#### Extract to read
******

The organizations behind the letter are members of Cover Alabama, a self-described “nonpartisan alliance of community partners, consumer groups, health care providers and faith groups advocating for Alabama to provide quality, affordable health coverage to its residents and implement a sustainable health care system.”
“We are writing to raise serious concerns about the budget reconciliation bill under consideration in Congress,” the groups’ letter reads. “If passed, this legislation would undermine Alabama’s ability to manage its Medicaid program, limit our future options and increase barriers to coverage for families across our state.”
In its current form, the budget reconciliation bill would strip Alabama of $619 million in extra federal funding set aside to help the state cover the first two years of its much-needed Medicaid expansion. As the organizations note in their letter, that funding was created to offset the fact that Alabama and the nine other states who have yet to expand their Medicaid programs did not benefit from the original 100 percent federal match rate offered when the option to expand Medicaid was first introduced under the ACA. 
The organizations also point out that the new Medicaid work requirements and eligibility redeterminations outlined in the bill could strip coverage away from Alabamians who are currently eligible for Medicaid. Additionally, they note that the bill’s reduction of retroactive Medicaid coverage from three months to one month would “put many Alabamians at financial and medical risk — particularly pregnant women.” 
“This is especially concerning given Alabama’s recent step forward in establishing presumptive eligibility for pregnant women,” they write. “Reducing retroactive Medicaid coverage would directly undermine the intent of that policy, creating unnecessary delays in prenatal care and risking poorer health outcomes for mothers and babies.”

******

#### What is needed
Copy out the text on the Alabama groups' letter about the budget reconciliation bill in full, word for word.

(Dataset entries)
******

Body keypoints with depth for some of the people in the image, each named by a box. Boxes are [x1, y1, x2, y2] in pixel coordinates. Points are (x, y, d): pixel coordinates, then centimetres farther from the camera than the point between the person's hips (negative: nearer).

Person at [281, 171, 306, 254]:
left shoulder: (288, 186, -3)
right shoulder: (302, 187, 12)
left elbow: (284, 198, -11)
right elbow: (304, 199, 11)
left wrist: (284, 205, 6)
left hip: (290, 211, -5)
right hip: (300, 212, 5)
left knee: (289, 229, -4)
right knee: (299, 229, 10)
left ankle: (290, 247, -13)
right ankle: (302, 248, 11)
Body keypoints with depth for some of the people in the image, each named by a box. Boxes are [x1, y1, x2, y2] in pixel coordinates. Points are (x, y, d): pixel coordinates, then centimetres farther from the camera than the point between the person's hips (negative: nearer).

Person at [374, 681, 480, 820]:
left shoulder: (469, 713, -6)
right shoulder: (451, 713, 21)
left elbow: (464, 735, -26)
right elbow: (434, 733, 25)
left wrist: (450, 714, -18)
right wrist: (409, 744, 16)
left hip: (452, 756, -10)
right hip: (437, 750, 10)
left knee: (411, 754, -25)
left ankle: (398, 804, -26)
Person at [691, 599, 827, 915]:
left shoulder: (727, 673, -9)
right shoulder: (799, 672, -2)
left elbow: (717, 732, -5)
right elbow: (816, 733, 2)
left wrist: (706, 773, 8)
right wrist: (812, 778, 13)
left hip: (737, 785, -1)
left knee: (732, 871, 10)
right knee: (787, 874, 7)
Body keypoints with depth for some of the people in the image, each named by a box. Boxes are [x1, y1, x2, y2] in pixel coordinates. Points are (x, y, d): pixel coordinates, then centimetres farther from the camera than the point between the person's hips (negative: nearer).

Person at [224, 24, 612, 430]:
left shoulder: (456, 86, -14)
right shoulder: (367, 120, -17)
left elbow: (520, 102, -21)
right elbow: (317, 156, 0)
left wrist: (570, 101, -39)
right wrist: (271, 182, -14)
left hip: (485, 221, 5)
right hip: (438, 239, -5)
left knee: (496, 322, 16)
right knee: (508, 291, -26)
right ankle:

******

#### Exercise response
The organizations behind the letter are members of Cover Alabama, a self-described “nonpartisan alliance of community partners, consumer groups, health care providers and faith groups advocating for Alabama to provide quality, affordable health coverage to its residents and implement a sustainable health care system.”
“We are writing to raise serious concerns about the budget reconciliation bill under consideration in Congress,” the groups’ letter reads. “If passed, this legislation would undermine Alabama’s ability to manage its Medicaid program, limit our future options and increase barriers to coverage for families across our state.”
In its current form, the budget reconciliation bill would strip Alabama of $619 million in extra federal funding set aside to help the state cover the first two years of its much-needed Medicaid expansion. As the organizations note in their letter, that funding was created to offset the fact that Alabama and the nine other states who have yet to expand their Medicaid programs did not benefit from the original 100 percent federal match rate offered when the option to expand Medicaid was first introduced under the ACA. 
The organizations also point out that the new Medicaid work requirements and eligibility redeterminations outlined in the bill could strip coverage away from Alabamians who are currently eligible for Medicaid. Additionally, they note that the bill’s reduction of retroactive Medicaid coverage from three months to one month would “put many Alabamians at financial and medical risk — particularly pregnant women.” 
“This is especially concerning given Alabama’s recent step forward in establishing presumptive eligibility for pregnant women,” they write. “Reducing retroactive Medicaid coverage would directly undermine the intent of that policy, creating unnecessary delays in prenatal care and risking poorer health outcomes for mothers and babies.”